PROBLEM TO WORK ON: Answer with a bare number: the count of lines in the data below that contain the word "washcloth".

┌─ DATA TO PROCESS

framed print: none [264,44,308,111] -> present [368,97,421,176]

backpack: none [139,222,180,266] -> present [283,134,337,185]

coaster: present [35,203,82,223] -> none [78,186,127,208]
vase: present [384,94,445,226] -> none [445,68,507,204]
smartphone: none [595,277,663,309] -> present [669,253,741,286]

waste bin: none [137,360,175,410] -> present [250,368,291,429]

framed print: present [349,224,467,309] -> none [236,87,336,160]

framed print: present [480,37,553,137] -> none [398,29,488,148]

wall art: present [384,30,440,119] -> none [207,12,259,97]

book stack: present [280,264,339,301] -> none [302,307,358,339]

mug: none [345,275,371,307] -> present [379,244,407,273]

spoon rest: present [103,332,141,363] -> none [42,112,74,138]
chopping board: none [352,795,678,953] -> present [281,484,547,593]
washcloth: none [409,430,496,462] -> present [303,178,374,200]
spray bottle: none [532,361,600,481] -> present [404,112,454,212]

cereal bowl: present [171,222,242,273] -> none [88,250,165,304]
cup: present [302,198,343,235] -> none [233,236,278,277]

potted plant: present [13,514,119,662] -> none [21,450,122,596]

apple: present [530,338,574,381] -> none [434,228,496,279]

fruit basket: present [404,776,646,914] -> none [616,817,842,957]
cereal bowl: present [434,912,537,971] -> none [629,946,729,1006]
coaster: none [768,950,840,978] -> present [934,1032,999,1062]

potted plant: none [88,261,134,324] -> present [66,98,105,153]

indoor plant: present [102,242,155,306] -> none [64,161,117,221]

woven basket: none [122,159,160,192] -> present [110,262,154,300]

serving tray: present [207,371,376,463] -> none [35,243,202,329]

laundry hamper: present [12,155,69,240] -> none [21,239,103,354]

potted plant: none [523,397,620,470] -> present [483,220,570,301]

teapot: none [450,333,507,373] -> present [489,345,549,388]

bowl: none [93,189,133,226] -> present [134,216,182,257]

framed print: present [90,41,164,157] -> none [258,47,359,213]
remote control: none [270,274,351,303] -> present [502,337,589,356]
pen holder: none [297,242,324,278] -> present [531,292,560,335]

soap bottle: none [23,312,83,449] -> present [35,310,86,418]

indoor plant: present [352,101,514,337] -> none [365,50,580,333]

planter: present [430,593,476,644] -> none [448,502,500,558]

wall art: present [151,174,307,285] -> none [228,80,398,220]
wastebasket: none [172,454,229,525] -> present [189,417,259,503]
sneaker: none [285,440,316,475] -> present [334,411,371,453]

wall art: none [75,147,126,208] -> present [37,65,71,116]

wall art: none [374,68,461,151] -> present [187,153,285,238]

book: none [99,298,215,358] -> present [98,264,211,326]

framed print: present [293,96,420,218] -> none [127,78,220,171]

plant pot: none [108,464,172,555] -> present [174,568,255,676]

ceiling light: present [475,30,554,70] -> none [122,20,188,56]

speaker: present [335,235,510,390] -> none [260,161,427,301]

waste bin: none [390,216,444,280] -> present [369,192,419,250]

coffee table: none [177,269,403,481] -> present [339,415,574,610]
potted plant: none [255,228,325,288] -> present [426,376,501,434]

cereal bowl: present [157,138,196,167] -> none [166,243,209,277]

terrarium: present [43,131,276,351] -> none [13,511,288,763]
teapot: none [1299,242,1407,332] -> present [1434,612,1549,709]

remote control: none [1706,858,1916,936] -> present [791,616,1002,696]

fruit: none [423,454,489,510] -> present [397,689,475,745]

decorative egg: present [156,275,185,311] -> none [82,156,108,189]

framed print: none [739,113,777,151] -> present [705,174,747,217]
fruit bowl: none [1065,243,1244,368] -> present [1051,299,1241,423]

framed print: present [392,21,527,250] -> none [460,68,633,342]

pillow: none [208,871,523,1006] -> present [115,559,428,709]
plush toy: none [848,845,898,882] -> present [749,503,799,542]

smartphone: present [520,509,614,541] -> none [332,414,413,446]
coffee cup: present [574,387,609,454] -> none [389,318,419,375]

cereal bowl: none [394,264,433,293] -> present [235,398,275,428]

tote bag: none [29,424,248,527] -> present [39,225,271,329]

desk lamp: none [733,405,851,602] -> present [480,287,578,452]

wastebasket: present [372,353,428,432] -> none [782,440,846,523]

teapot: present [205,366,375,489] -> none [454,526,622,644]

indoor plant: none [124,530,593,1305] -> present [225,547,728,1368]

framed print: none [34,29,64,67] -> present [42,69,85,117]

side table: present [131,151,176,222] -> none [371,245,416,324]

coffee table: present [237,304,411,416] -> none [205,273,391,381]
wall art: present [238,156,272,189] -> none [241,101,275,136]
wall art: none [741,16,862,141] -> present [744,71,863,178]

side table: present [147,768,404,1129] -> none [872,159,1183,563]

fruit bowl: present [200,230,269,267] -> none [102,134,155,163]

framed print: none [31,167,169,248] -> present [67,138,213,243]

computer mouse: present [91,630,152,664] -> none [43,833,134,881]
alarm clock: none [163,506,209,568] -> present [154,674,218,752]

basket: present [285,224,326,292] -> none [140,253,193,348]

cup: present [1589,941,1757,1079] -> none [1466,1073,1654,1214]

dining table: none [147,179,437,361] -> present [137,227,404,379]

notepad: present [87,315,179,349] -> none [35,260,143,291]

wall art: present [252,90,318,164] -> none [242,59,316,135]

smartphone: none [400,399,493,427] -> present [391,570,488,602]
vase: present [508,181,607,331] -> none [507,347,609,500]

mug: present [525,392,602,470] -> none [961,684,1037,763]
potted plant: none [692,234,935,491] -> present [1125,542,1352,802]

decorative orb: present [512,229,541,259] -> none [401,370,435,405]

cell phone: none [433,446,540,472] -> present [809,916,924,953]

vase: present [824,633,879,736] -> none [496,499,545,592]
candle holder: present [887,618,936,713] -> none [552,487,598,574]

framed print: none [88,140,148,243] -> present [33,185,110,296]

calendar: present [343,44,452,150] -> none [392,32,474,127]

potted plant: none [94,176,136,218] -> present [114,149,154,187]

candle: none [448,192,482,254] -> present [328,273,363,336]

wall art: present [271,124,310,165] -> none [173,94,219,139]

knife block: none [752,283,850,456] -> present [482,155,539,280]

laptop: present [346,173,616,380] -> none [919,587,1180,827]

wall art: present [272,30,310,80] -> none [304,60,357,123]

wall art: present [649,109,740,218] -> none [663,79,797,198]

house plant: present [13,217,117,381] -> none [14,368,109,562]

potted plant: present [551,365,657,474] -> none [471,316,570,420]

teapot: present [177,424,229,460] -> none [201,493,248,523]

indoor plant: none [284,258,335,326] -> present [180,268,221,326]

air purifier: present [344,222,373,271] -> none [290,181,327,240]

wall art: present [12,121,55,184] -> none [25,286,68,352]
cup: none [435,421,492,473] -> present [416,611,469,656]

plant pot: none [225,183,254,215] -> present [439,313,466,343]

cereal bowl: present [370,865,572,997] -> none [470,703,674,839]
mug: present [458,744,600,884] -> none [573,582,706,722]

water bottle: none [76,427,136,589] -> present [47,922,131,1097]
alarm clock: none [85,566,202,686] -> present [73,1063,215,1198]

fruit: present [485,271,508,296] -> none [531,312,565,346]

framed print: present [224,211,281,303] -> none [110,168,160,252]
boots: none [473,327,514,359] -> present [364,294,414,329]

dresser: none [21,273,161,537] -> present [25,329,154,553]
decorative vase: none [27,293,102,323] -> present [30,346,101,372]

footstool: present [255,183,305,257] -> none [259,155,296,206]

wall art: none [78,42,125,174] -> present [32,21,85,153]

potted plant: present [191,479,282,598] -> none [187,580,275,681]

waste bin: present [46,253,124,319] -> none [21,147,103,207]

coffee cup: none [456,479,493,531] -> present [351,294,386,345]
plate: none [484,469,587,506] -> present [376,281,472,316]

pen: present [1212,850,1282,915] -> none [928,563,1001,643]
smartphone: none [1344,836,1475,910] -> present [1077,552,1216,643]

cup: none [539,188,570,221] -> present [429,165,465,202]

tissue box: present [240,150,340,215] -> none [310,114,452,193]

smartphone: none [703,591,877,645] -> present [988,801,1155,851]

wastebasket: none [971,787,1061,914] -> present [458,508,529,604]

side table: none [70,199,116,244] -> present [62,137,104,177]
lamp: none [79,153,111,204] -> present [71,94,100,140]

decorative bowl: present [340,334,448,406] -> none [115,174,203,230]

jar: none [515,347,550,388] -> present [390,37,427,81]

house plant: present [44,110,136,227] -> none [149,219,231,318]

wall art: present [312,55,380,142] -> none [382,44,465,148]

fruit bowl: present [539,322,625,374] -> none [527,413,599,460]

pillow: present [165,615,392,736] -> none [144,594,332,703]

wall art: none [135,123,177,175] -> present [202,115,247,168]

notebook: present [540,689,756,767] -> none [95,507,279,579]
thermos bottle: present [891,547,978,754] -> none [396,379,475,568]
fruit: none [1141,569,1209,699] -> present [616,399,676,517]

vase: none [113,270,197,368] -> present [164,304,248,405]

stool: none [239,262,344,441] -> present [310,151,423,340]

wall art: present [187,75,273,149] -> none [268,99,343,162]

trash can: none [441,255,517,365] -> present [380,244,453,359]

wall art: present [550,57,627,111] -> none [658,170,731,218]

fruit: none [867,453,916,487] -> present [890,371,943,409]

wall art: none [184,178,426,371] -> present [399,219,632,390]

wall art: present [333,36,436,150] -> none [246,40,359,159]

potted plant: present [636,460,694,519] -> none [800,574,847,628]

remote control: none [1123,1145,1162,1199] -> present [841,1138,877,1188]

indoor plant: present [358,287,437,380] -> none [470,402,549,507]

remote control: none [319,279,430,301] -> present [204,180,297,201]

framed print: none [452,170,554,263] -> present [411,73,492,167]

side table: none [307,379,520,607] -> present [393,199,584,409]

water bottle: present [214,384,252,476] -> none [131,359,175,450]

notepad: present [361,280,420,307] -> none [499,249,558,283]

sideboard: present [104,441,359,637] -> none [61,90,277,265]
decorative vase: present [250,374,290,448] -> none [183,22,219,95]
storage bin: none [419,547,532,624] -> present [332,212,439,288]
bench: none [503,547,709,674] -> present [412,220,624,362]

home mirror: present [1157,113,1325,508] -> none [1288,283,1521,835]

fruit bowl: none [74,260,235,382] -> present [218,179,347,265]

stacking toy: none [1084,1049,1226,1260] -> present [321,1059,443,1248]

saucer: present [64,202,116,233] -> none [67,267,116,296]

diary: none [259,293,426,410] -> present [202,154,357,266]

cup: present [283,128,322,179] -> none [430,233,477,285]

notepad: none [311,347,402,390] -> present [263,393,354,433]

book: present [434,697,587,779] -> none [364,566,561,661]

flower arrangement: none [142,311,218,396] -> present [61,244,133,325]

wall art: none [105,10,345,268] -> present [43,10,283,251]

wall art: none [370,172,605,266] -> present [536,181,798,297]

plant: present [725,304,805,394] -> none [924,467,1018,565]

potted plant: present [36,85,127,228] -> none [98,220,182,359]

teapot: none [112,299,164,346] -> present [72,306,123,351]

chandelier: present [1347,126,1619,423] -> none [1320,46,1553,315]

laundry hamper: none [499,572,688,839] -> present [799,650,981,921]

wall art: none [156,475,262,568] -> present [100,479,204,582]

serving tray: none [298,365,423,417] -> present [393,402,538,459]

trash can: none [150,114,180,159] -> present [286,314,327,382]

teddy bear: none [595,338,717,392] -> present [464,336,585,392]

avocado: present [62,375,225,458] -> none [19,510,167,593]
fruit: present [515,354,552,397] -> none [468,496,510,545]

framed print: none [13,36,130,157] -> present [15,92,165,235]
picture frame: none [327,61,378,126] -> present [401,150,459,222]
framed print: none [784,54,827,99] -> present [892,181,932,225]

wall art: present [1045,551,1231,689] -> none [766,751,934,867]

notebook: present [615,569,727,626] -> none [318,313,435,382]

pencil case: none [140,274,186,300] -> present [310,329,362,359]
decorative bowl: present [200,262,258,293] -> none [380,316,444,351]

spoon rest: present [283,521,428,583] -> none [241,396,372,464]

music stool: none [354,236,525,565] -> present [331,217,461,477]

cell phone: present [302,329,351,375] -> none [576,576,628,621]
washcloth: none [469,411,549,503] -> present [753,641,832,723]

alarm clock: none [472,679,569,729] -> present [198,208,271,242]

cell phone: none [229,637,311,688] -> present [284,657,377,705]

└─

FINISHED EXERCISE: 2